In Great by Choice: Uncertainty, Chaos, and Luck — Why Some Thrive Despite Them All by Jim Collins, Mr. Collins felt he had to defend his “low” rating for Apple from his earlier writings. Here’s what he wrote:
Regarding the selection of Apple as a comparison case, we’re aware that as of this writing in 2011, Apple stands as one of the most impressive comeback stories of all time. Our research lens for the Microsoft-versus-Apple contest focused on the 1980s and 1990s, when Microsoft won big and Apple nearly killed itself. Companies can indeed change over time, from comparison to 10X, and vice versa. It is always possible to go from good to great.
And, here’s what I think. In Great by Choice, Mr. Collins describes in great detail the 20 Mile March, the discipline practiced by Roald Amundsen and his team as they prepared to make their trek to the South Pole. My observation – maybe Apple was just as “great” in those comparison years, before the “success” was achieved. If you think about Collins’ argument/analogy, Roald Amundsen would not have made his list as a “great” example until he reached the South Pole. But the years he and his team spent “getting ready” were clearly as important as the year he actually made the journey. Clearly, they were as “great” getting ready as they were when they finally arrived, don’t you think?
So, in other words, maybe Jim Collins needs to adjust his definitions, his metrics, of “great.”
Maybe Apple was “getting ready” in the years they were eclipsed by Microsoft. And, maybe, they were a great company in those years also.
Maybe successful business requires: getting ready; then cashing in; then getting ready for the next challenge; and then, cashing in again.

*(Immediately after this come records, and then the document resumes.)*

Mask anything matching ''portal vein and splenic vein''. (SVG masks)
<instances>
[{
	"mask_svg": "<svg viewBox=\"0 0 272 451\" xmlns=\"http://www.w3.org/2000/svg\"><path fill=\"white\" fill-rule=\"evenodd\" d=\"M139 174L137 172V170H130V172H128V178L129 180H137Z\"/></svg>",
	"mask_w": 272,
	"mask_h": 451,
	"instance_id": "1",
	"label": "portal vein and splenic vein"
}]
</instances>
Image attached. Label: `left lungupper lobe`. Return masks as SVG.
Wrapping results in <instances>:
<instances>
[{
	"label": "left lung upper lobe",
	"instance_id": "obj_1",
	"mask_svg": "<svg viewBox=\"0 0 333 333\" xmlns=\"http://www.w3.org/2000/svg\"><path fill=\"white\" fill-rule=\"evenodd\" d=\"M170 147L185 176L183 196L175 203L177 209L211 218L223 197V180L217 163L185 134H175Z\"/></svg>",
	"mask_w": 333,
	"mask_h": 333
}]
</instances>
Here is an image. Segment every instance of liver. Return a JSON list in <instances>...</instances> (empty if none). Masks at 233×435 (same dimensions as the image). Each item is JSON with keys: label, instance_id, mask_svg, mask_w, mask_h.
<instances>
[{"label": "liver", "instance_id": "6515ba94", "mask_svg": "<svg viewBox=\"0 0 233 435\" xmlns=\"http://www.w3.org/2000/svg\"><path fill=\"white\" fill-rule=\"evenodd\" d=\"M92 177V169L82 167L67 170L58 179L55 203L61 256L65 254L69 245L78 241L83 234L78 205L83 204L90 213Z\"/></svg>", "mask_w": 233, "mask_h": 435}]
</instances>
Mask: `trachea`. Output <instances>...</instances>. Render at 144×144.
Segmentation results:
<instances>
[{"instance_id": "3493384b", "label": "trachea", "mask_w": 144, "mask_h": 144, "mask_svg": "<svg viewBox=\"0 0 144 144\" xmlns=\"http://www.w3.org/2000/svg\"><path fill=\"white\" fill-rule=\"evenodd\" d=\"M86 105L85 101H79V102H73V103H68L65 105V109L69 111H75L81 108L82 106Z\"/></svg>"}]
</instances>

I don’t know if Apple is about to leap forward again (with a car?; a tv?: the next iteration of the Apple Watch?), or if, in fact, their Apple is tarnished.
But I do think this – this fixation on this quarter’s, this month’s, this week’s, this hour’s success is maybe not always that productive. Maybe a company does not have to hit the numbers in time to make Jim Collins’ next list of great companies to prove that they are successful. Maybe some companies are working on a longer time horizon than Mr. Collins’ publishing schedule.
Or, to –paraphrase President Obama, maybe early work bears fruit later.